For a small business, growth and sustainability are both the two most difficult metrics to keep track of as well as the metrics that determine how healthy a business is generally. Harvard Business Review notes that in any growing business, the stages of growth remain the same, regardless of the size of the business. Achieving profitable growth requires understanding the business’ inner working and relating them to measurable metrics that can then be compared against one another over the course of a time period. One of the best metrics to track comes from the accounting process. Yet according to Intuit, more than 40% of small business owners don’t really understand finance nor do they understand the role of accounting in determining profitability. This lack of financial acumen can lead to disastrous results over time, especially in a small business where margins are small and miscalculation could bring about the collapse of the business. So how does a company achieve profitable growth over time consistently?

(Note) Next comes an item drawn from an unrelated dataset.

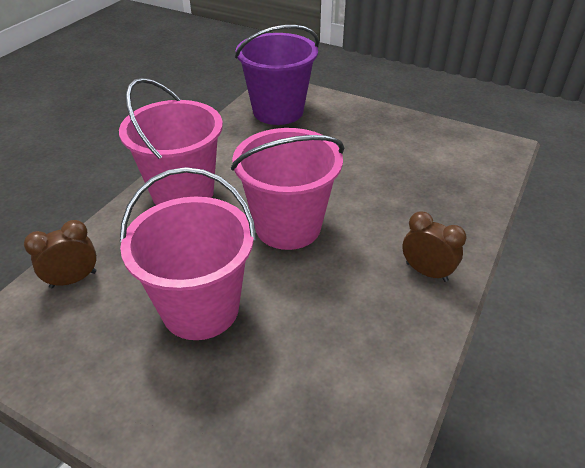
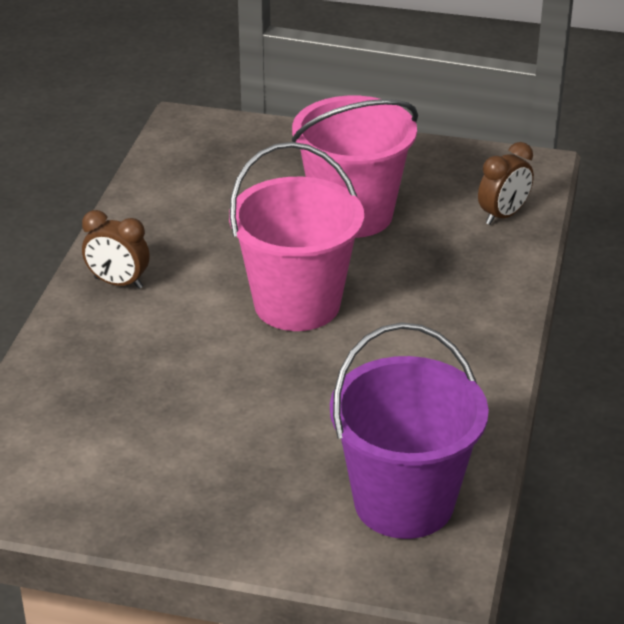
camera: 165 degrees right, 5 degrees down
(183, 193) = (461, 322): pink bucket -> none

Things are not Always what they Seem
Most companies operate under the premise that the bottom-line statement at the end of a quarter or a year is enough to determine the profitability of a business. it seems obvious – the profitability of a company (and thus its growth) is tied to the profit that the company generates over the period in question. However, the use of the bottom-line as a metric for measuring the success of a business may be misleading. It might be more prudent to look at individual line-item profits in order to determine the profitability of these items throughout the stage of measurement. This can help a company determine where their most profitable items are, and which items are least profitable and could be cut from the shelf. This means a healthier bottom-line as well as a more streamlines item lineup for potential customers.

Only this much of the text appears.